**TO-DO ITEM**
Please reproduce every entry below without omitting a single line.

**SUPPLIED ENTRIES**
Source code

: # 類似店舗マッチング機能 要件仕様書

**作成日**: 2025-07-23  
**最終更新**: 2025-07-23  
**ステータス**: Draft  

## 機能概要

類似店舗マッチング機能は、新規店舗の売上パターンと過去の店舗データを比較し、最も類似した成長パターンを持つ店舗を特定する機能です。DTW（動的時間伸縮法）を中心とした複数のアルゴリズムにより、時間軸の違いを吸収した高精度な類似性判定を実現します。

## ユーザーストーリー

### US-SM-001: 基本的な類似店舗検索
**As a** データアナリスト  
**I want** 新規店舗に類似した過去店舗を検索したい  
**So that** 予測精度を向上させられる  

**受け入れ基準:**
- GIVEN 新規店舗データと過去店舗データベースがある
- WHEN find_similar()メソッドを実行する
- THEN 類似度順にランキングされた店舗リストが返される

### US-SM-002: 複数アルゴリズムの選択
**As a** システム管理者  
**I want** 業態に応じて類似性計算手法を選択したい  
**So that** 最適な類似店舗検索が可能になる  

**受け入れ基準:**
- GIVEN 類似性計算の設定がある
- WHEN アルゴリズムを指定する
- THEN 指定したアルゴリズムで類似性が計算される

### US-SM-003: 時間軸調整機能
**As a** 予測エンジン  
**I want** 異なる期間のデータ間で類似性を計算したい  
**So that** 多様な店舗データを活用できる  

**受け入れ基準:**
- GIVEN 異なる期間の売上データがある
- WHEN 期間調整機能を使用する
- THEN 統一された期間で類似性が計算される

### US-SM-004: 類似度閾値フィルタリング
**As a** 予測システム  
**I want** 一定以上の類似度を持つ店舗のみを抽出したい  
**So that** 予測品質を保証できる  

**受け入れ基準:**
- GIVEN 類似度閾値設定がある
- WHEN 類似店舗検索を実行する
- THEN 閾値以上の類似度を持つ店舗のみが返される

**ANSWER TO THIS PROBLEM**
Source code

: # 類似店舗マッチング機能 要件仕様書

**作成日**: 2025-07-23  
**最終更新**: 2025-07-23  
**ステータス**: Draft  

## 機能概要

類似店舗マッチング機能は、新規店舗の売上パターンと過去の店舗データを比較し、最も類似した成長パターンを持つ店舗を特定する機能です。DTW（動的時間伸縮法）を中心とした複数のアルゴリズムにより、時間軸の違いを吸収した高精度な類似性判定を実現します。

## ユーザーストーリー

### US-SM-001: 基本的な類似店舗検索
**As a** データアナリスト  
**I want** 新規店舗に類似した過去店舗を検索したい  
**So that** 予測精度を向上させられる  

**受け入れ基準:**
- GIVEN 新規店舗データと過去店舗データベースがある
- WHEN find_similar()メソッドを実行する
- THEN 類似度順にランキングされた店舗リストが返される

### US-SM-002: 複数アルゴリズムの選択
**As a** システム管理者  
**I want** 業態に応じて類似性計算手法を選択したい  
**So that** 最適な類似店舗検索が可能になる  

**受け入れ基準:**
- GIVEN 類似性計算の設定がある
- WHEN アルゴリズムを指定する
- THEN 指定したアルゴリズムで類似性が計算される

### US-SM-003: 時間軸調整機能
**As a** 予測エンジン  
**I want** 異なる期間のデータ間で類似性を計算したい  
**So that** 多様な店舗データを活用できる  

**受け入れ基準:**
- GIVEN 異なる期間の売上データがある
- WHEN 期間調整機能を使用する
- THEN 統一された期間で類似性が計算される

### US-SM-004: 類似度閾値フィルタリング
**As a** 予測システム  
**I want** 一定以上の類似度を持つ店舗のみを抽出したい  
**So that** 予測品質を保証できる  

**受け入れ基準:**
- GIVEN 類似度閾値設定がある
- WHEN 類似店舗検索を実行する
- THEN 閾値以上の類似度を持つ店舗のみが返される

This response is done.